> About this task
Find the line containing "Which is nearer, the" in the entries below. Reproduce that line and each one after it to the end, exactly, with no other lines.

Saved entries
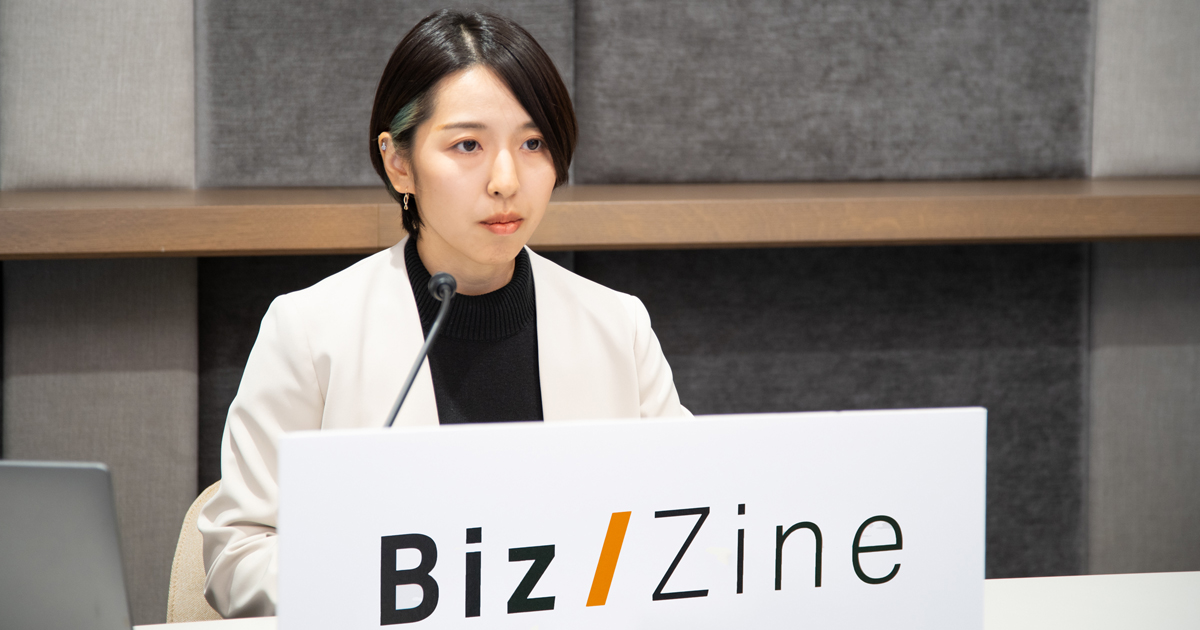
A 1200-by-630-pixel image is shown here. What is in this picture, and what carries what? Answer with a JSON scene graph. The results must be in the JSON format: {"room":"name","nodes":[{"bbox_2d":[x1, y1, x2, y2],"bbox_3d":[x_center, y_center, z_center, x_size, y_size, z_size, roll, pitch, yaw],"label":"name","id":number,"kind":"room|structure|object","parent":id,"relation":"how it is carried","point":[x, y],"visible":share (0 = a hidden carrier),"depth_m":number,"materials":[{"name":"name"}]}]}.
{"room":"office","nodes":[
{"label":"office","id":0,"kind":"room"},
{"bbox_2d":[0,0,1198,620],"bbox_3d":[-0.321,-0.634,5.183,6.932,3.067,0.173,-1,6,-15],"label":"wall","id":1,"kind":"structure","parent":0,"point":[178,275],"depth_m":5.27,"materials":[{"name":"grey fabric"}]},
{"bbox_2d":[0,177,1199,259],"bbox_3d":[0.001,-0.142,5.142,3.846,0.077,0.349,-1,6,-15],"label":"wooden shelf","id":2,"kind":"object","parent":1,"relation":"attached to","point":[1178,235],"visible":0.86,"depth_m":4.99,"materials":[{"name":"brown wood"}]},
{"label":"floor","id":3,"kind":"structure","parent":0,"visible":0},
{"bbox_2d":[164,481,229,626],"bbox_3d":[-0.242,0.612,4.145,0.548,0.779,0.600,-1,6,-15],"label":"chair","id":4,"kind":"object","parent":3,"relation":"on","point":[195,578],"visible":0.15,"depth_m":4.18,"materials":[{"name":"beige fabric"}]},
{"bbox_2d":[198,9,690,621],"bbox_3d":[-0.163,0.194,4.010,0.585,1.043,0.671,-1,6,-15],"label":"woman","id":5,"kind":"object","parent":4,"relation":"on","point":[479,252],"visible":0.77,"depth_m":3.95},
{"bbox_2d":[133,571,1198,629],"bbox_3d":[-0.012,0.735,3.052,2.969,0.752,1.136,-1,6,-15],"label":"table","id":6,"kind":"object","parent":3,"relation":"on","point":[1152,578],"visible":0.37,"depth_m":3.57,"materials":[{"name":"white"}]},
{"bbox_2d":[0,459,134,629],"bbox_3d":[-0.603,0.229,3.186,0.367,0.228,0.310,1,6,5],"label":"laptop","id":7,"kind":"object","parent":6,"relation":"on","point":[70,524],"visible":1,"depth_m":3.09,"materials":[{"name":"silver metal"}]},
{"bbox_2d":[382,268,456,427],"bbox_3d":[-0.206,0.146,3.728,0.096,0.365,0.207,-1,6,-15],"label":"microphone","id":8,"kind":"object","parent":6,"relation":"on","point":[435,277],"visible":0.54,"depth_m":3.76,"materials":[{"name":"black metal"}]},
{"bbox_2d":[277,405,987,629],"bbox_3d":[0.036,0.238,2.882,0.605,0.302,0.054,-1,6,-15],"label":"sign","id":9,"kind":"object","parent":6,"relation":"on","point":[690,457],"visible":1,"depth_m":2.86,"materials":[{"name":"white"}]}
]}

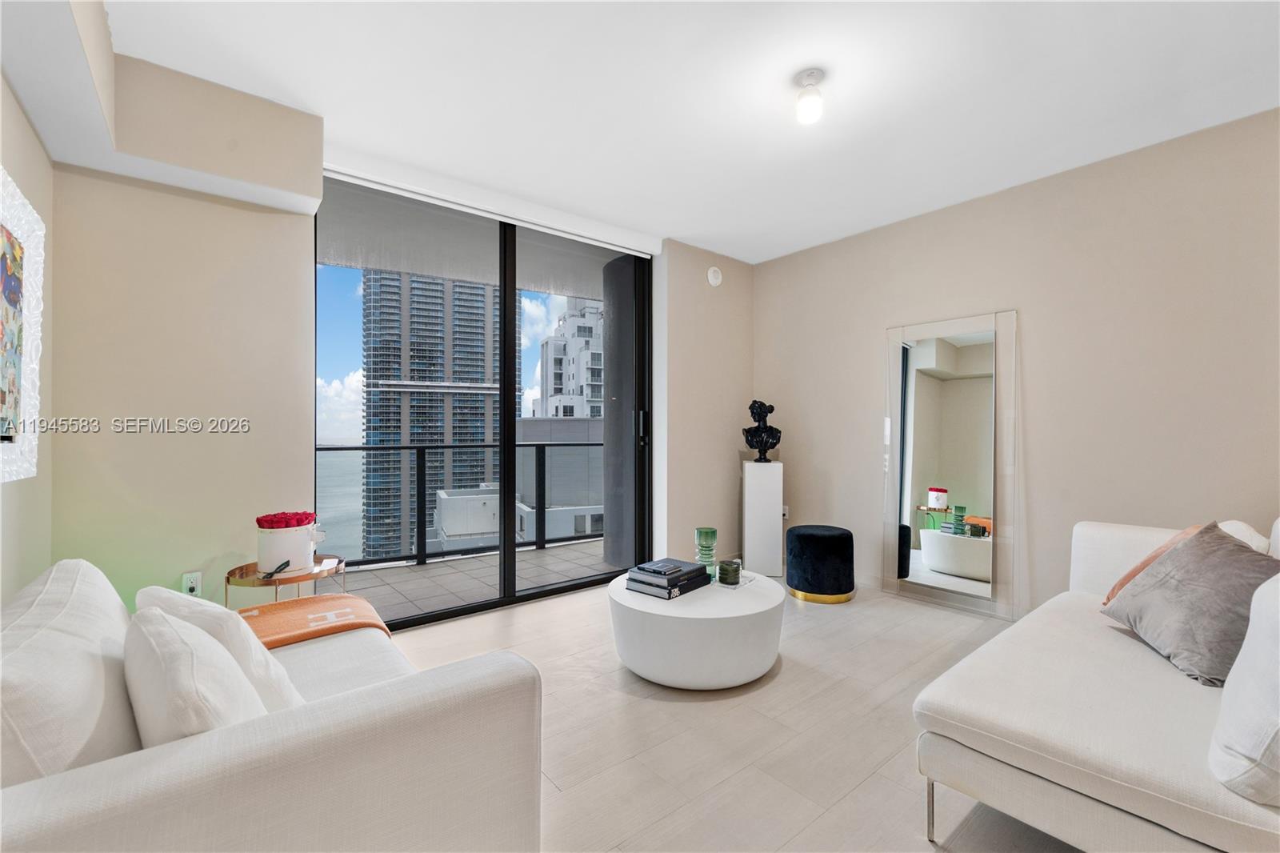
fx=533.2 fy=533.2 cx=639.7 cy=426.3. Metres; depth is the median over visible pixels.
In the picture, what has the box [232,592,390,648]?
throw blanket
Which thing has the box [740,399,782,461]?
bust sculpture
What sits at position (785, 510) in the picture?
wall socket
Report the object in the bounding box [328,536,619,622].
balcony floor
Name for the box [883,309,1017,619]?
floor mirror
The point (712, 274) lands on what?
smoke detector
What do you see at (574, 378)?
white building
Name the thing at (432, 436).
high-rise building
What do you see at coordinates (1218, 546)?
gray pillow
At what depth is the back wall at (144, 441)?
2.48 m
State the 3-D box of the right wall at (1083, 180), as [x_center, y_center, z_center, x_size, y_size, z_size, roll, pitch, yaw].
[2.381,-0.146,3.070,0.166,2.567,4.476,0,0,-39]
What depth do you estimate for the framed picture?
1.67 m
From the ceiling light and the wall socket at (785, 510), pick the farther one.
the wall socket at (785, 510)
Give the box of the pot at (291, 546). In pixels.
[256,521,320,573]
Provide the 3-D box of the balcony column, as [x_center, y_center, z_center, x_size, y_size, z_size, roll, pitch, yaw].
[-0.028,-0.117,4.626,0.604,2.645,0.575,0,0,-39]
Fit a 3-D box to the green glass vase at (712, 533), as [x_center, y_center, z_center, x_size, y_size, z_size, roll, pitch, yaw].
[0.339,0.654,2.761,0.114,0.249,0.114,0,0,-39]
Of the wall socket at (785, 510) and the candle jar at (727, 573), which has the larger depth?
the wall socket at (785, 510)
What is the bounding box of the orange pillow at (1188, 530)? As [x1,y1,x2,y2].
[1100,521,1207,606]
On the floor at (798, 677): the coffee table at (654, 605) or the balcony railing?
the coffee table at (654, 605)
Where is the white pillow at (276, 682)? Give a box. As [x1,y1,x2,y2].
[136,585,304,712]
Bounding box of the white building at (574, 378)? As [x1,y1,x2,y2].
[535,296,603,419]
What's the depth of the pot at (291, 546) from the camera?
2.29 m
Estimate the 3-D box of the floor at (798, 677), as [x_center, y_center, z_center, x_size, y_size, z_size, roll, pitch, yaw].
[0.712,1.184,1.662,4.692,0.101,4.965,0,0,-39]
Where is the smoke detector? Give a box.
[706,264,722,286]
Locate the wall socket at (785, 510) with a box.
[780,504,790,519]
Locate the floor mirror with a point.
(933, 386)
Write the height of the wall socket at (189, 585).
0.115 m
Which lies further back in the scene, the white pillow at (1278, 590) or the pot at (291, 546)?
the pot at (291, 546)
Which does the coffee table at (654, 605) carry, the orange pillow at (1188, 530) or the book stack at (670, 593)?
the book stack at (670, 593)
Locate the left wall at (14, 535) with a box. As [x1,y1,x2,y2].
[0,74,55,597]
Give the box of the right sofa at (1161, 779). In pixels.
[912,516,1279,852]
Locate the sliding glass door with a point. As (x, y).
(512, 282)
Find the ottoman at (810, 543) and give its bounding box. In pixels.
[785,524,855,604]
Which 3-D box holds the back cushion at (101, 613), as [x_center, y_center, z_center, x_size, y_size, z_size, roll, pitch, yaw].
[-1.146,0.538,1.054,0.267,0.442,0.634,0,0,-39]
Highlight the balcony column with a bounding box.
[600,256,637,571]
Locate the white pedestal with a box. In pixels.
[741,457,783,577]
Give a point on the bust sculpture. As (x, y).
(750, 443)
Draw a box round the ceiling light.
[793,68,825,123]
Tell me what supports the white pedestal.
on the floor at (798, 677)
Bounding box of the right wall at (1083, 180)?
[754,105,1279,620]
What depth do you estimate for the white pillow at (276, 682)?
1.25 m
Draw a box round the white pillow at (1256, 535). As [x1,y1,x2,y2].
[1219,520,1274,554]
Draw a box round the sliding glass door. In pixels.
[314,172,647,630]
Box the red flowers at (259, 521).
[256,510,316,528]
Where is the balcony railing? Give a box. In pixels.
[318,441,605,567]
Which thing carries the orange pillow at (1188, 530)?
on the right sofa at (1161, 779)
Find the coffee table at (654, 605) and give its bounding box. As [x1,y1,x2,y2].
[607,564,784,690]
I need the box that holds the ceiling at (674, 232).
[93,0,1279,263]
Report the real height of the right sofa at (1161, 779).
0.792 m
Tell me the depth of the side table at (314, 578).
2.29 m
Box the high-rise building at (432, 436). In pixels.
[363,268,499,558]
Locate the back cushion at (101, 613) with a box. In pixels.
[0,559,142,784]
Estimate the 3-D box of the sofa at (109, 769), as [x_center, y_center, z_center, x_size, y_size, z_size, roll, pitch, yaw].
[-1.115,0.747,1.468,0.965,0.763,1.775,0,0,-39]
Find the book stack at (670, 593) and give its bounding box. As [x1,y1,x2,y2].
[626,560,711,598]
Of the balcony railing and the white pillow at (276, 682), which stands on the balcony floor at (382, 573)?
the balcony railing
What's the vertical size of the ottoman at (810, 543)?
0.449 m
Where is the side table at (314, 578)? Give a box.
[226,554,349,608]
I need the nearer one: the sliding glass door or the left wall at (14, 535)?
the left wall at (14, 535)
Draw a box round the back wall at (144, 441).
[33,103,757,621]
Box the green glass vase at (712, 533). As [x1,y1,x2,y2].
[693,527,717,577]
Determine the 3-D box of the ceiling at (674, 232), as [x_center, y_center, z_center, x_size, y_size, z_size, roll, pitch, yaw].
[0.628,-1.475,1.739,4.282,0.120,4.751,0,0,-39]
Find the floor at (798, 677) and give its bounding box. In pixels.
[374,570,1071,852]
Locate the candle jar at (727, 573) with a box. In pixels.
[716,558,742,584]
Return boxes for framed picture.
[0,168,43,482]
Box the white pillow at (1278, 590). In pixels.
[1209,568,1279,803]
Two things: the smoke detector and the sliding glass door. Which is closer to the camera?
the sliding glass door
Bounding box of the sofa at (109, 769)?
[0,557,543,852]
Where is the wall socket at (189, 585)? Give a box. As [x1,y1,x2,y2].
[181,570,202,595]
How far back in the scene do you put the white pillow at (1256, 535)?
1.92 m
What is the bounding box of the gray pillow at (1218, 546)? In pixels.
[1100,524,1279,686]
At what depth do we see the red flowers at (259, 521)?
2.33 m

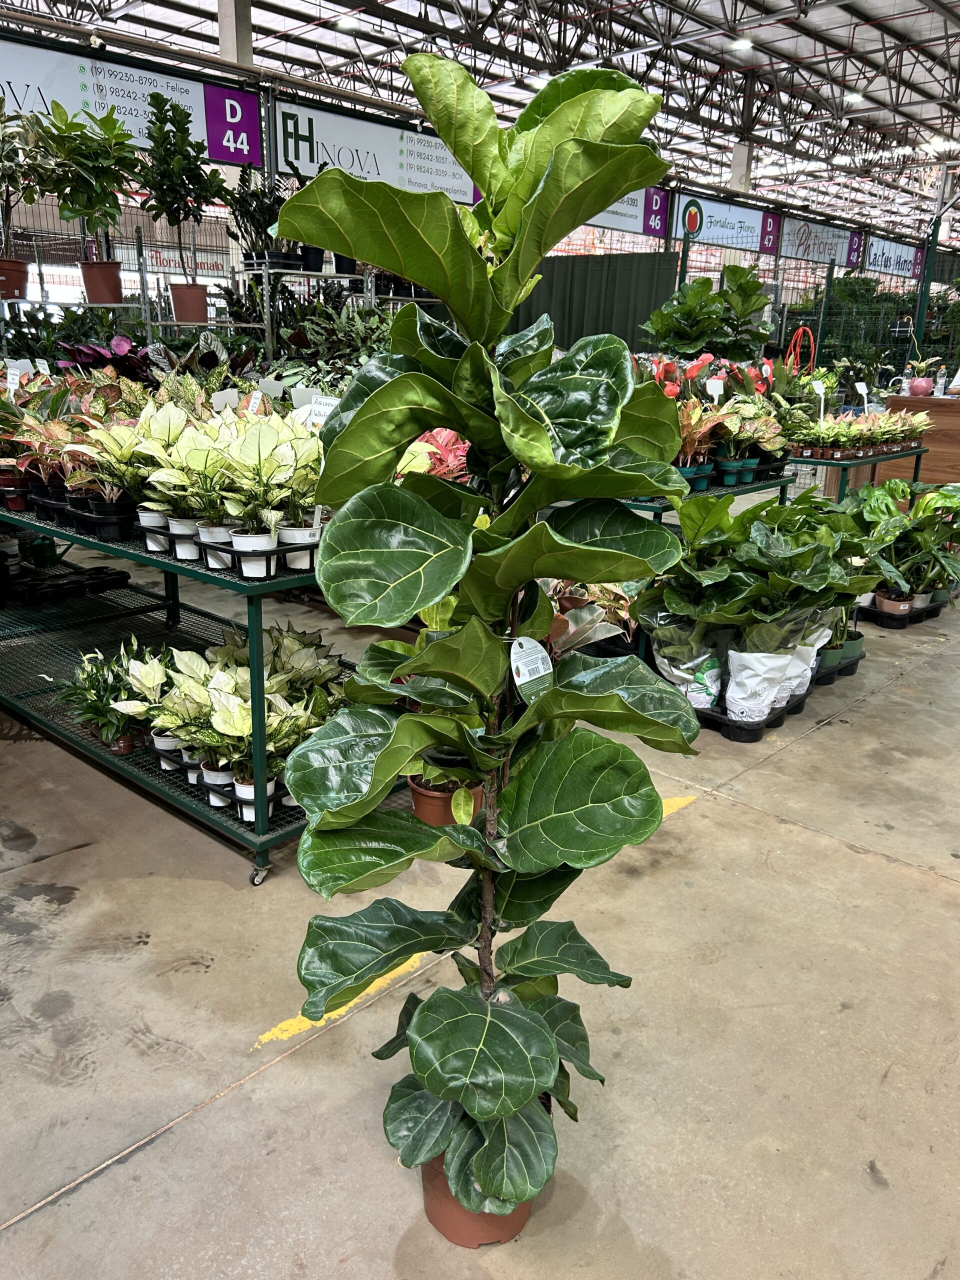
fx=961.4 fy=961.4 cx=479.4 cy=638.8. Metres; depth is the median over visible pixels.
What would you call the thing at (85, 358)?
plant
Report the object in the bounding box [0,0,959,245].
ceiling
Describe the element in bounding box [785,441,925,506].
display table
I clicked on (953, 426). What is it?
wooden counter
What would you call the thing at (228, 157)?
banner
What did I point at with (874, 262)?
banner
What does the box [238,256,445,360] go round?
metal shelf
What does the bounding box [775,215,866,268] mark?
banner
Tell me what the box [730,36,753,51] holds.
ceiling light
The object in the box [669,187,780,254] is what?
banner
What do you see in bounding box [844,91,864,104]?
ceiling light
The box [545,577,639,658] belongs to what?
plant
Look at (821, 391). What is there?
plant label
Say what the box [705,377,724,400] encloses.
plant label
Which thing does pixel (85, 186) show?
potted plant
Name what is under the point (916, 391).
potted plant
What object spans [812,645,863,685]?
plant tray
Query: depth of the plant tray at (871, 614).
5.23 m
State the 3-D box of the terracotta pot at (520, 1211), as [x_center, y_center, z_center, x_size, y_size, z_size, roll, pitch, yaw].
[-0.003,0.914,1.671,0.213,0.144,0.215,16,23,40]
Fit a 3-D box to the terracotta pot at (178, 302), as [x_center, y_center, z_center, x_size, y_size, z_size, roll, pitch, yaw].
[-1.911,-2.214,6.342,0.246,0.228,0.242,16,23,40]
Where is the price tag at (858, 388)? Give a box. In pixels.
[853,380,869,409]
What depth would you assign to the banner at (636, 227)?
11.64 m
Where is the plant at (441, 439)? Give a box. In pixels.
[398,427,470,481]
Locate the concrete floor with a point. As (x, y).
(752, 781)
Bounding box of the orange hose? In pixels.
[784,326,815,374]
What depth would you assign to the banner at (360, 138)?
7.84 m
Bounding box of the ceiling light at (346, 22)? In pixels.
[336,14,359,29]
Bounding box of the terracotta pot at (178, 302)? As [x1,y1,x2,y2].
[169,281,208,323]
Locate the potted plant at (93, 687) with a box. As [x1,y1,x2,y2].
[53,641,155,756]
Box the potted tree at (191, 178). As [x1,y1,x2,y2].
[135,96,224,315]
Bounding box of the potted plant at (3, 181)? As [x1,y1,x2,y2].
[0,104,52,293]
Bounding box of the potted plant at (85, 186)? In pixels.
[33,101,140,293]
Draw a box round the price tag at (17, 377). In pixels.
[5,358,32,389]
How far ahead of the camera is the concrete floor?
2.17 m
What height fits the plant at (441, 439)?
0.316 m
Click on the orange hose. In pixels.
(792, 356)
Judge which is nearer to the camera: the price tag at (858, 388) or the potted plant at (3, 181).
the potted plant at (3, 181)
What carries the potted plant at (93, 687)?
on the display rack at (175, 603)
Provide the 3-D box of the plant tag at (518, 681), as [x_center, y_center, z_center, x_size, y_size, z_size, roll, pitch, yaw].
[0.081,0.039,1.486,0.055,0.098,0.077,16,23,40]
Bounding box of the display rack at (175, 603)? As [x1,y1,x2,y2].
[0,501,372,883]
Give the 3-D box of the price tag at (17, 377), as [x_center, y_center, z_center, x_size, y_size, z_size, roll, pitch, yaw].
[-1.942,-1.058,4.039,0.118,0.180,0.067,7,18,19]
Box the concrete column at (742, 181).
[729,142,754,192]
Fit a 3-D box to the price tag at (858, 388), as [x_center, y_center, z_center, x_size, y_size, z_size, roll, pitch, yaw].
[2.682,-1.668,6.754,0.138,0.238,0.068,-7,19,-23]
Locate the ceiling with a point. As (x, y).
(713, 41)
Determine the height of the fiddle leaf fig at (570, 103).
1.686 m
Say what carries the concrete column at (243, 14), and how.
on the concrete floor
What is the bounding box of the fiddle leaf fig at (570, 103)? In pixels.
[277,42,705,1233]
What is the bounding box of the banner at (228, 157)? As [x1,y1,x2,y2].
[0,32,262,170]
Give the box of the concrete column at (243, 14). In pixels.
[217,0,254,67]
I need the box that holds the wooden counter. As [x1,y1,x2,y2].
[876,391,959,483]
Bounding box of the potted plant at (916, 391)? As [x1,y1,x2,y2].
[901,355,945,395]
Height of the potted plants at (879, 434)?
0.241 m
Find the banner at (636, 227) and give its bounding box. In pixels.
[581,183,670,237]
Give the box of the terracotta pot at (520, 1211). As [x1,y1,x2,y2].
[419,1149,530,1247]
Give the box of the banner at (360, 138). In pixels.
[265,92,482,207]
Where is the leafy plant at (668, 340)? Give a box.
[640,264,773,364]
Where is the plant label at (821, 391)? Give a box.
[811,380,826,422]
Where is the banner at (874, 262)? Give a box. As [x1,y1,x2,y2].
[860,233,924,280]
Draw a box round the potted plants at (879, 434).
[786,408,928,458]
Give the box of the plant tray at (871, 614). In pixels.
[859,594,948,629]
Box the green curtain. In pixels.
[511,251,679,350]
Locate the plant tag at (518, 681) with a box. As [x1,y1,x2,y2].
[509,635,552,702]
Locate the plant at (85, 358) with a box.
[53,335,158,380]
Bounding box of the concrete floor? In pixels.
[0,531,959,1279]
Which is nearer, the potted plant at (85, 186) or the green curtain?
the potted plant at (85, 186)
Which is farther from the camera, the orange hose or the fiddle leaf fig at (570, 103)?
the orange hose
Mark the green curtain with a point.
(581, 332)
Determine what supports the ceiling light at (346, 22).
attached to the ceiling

> Task result
Which is nearer, the potted plant at (85, 186) or the green curtain?
the potted plant at (85, 186)
Which is farther from the camera, the orange hose or the fiddle leaf fig at (570, 103)?
the orange hose
Mark the green curtain with a point.
(581, 332)
Determine what supports the ceiling light at (346, 22).
attached to the ceiling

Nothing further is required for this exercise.